A subpar recovery
The global and U.S. economies continue to see gradual improvement, but it’s still a subpar recovery.
BlackRock’s outlook is for modest acceleration next year, with the U.S. gross domestic product (GDP) growing at around 2.5%. We expect the yield of a 10-year bond to be about 3.5% by the end of 2014, and we don’t expect a lot of inflation, at least not over the next 12 to 18 months.
BlackRock expects to see better growth out of Europe, and some stabilization in emerging markets. U.S. consumers will continue to struggle, we think, because some of the issues they face are structural. Many of these headwinds were evident long before the financial crisis, and we think they will continue for the foreseeable future.
Stocks are no longer cheap, but they remain the best game in town. It seems unlikely that they are going to keep posting years of 15% returns—valuations are not as attractive as they were a year and a half ago.
In October, U.S. stocks were trading at around 15 to 16 times earnings. That’s not unreasonable, given the fact that interest rates and inflation are low, but we don’t think the economy will take off any time soon, and margins aren’t likely to expand much more either. This means modest expectations for earnings growth.
Some parts of the U.S. market, like energy, technology, and parts of the industrial sector, look cheaper than others. But other parts of the market—particularly utilities—still look expensive. Utilities tend to trade a lot like bonds. If real rates continue to rise, the valuations of these companies are likely to come down.

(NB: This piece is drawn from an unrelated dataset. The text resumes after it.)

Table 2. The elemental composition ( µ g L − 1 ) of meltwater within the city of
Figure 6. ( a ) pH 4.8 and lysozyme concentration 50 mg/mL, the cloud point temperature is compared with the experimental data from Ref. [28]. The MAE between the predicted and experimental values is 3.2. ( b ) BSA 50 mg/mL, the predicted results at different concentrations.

We are also very cautious about U.S. consumer companies. People are paying a big premium to own these, but we think the consumer is still struggling.
The fundamentals may look better in the United States than overseas, but the prices are higher. For example, valuations in Europe are cheap. There’s continuing headline risk, but there is some good value in Europe for the long-term investor.
So BlackRock recommends that people increase their international allocation, and that more aggressive investors—people who really have the stomach for the risk—look at emerging markets as well.
You don’t want to buy emerging markets at the same multiple as developed markets, which is what happened in late 2010. Over the past two years, emerging markets have gotten progressively cheaper. Now you can buy them at a 35% discount to developed markets, and in the past that has been a pretty good entry point.
Long-term inflation hedges
Given the state of government finances and the fact that Washington is not addressing long-term fiscal problems, there is some risk of higher inflation over the longer term. With that in mind, you may want to have some long-term inflation hedges in your portfolio, such as energy companies, hard commodities, and physical real estate.
I think the state of the country’s finances also means financial repression is here to stay, which will hold down interest rates for a long time. This means people will have to cast a wider net to generate income. There’s not going to be one substitute for Treasuries—it’s going to take a combination of different things. Consider getting more income from your stock portfolio, investing in infrastructure like toll roads and ports (through exchange-traded funds), holding municipal bonds, particularly if you can buy them on a dip, and considering bank loans, which provide a combination of hedging against rising rates and seniority to protect in the event of an economic downturn.